Charles Wiltgen · Answer 7 · Fri Oct 14 2016 01:26:56 GMT+0800 (China Standard Time)

However, using timed text presents similar challenges discussed in other issue of ad insertion and keeping the transcript in sync with the latest audio file it's pointed at.

On the bright side, we're standing on the shoulders of giants (ffmpeg, AV Foundation, etc.) that are really good at this kind of EDL-like manipulation. Even for folks that have to roll their own (web apps, maybe?), it's conceptually straightforward — for example, if a 0:10 ad is inserted at 2:30, any events that happen at or after 2:30 are simply offset by 0:10. Not saying it wouldn't be a PITA. 🙂

Georg Holzmann · Answer 8 · Fri Nov 18 2016 21:39:48 GMT+0800 (China Standard Time)

I would like to point the discussion to WebVTT.
In an RSS feed, one could link to an external WebVTT file which includes the transcript - for example:
<atom:link rel="transcript" href="http://example.org/transcript.vtt">
On the podcast webpage, the WebVTT file can be added as a track element in the audio/video element. This is supported by all major browsers.

WebVTT is an existing spec with lots of possible time-based features (not only the text, also speaker names, styling or any other custom data like GPS coordinates etc.) and quite some systems support it already (screenreaders, (web) audio players with WebVTT display+search, software libs, etc.).
Search engines could also easily parse WebVTT files in an audio/video tag, then we have searchable audio ;)

Chris Quamme Rhoden · Answer 9 · Fri Nov 18 2016 22:00:17 GMT+0800 (China Standard Time)

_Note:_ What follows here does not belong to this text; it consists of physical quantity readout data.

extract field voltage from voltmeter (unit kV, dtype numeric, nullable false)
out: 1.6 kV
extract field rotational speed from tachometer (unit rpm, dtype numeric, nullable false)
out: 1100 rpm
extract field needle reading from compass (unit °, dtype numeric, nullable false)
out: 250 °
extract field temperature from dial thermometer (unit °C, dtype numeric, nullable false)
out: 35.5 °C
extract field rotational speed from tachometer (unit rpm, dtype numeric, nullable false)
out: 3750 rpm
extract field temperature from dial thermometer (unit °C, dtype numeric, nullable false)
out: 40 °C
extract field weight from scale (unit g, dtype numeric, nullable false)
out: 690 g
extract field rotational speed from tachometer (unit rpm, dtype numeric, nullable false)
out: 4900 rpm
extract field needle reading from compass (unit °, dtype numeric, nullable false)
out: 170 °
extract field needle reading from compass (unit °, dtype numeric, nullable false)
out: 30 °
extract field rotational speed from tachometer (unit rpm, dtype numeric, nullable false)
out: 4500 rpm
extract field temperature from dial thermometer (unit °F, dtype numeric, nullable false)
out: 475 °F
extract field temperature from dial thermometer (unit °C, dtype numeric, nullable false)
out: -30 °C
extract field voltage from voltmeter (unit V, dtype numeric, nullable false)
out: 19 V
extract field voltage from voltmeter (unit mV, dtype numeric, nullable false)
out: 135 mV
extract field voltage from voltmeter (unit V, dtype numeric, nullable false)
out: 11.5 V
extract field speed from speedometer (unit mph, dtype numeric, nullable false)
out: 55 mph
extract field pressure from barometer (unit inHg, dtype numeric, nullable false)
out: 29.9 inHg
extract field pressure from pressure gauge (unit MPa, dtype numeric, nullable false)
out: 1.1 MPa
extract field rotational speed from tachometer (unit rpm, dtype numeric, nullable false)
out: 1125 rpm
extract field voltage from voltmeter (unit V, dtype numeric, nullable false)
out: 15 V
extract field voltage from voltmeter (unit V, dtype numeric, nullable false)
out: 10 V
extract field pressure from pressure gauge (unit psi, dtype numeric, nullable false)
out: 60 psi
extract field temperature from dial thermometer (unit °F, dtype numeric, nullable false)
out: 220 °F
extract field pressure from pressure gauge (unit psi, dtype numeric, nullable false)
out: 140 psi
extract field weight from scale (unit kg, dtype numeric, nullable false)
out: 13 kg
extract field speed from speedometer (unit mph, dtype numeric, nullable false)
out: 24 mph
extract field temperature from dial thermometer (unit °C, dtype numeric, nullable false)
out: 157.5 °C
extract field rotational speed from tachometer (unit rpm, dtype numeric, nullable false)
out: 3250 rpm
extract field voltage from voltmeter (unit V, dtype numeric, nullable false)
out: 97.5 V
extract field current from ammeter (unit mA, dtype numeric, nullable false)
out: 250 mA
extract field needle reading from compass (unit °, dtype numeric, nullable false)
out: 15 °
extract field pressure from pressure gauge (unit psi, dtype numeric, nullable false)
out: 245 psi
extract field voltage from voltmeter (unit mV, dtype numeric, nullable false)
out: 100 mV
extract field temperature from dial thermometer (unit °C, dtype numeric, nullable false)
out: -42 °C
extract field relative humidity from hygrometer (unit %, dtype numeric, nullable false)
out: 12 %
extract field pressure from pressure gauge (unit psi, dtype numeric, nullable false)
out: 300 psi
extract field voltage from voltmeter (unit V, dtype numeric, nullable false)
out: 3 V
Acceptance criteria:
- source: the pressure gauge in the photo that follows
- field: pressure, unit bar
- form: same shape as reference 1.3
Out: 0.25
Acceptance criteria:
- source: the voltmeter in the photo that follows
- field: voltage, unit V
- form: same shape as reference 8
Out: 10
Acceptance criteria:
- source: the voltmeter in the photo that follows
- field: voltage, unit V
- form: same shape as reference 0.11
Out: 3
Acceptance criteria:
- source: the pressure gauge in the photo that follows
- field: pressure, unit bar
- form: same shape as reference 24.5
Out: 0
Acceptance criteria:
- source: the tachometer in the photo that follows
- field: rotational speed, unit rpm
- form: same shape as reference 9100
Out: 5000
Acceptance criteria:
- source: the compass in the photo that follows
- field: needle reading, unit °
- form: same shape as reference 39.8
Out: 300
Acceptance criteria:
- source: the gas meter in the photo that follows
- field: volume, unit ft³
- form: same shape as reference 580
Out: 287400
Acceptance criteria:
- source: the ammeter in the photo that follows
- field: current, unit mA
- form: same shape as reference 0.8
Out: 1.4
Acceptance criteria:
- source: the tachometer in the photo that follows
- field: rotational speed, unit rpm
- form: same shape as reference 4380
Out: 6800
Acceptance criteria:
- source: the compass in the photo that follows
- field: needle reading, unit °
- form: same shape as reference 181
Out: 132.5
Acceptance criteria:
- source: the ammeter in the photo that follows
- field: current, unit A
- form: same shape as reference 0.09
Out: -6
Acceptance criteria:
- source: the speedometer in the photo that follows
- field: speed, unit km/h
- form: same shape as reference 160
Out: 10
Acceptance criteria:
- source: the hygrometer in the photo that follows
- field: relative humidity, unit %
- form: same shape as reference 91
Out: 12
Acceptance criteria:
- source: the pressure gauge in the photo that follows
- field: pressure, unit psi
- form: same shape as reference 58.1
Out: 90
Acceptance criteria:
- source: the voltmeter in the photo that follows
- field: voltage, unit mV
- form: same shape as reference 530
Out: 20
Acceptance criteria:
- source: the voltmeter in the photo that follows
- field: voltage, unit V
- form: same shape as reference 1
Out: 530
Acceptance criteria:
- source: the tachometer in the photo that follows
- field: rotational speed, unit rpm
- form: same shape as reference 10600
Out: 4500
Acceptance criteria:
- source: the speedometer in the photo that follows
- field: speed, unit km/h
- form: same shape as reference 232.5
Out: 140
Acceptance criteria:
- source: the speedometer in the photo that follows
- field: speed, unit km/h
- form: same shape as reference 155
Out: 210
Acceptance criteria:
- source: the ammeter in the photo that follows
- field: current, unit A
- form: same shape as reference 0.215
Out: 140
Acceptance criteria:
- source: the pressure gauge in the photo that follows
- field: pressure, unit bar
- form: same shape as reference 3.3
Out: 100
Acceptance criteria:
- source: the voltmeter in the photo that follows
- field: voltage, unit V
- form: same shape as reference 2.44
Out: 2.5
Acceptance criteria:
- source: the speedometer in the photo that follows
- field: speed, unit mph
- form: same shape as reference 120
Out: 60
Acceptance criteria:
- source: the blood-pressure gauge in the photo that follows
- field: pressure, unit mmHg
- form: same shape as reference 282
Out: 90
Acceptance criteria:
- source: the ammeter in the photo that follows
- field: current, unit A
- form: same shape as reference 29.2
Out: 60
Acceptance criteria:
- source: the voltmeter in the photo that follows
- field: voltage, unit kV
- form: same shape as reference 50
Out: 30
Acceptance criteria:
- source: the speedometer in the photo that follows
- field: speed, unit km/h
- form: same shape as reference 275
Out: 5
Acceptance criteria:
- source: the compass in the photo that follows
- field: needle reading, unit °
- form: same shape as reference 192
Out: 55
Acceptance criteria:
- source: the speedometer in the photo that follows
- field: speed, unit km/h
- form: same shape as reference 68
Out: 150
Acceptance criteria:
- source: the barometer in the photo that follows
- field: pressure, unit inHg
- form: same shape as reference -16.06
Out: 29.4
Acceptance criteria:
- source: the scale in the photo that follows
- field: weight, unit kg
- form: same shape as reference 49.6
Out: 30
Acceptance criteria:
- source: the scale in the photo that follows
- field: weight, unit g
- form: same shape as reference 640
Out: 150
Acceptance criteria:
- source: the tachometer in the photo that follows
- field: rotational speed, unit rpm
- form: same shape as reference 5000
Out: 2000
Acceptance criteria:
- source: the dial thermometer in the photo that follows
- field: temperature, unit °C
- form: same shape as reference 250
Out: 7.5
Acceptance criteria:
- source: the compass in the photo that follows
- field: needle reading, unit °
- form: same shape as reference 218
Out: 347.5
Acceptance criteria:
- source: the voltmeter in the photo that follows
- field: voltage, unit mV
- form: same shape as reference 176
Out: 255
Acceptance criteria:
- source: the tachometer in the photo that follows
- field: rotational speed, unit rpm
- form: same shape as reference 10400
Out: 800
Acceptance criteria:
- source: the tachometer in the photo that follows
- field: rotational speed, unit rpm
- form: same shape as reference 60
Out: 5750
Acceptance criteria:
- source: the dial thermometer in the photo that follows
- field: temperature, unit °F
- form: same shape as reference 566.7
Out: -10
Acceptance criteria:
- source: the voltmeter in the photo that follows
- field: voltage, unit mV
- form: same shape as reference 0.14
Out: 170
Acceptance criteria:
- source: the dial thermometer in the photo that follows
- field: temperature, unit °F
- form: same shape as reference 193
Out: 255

Once again, I think as long as the metadata is tightly bound to the media file (e.g. through use of an id3 tag or link header) we can do whatever. WebVTT is definitely the obvious choice though I think it remains to be seen whether or not timed text is an important feature of these transcripts - I think if we make it a requirement, we may reduce the level of participation. If we don't make timed text a requirement then the data can be encoded directly in the feed.

Charles Wiltgen · Answer 10 · Sat Nov 19 2016 08:07:11 GMT+0800 (China Standard Time)

I think if we make it a requirement, we may reduce the level of participation.

Agreed, transcripts (untimed) and subtitles/captions (timed) are both useful. I'd like to see both defined in the same way that MediaRSS sort of[1] does with media:text and media:subTitle.

FWIW I like WebVTT as the timed text format. It's supported in 82% of browsers in use worldwide and 96% in the USA, and there are apparently polyfills available for older browsers. The only potential downside is that I don't see any native iOS or Android parsers (iOS has one, but it only appears to work in HLS contexts) so that might create a bit of a chicken/egg problem initially.

For the transcript format, it sure would be nice to be able to use Markdown (.md). If full HTML is supported, I think it's likely that enterprising people will use this for all kinds of things that go well beyond the intent.

[1] IMO they didn't quite nail it because both can be used for timed-text. People consuming the spec shouldn't be wondering which to use when.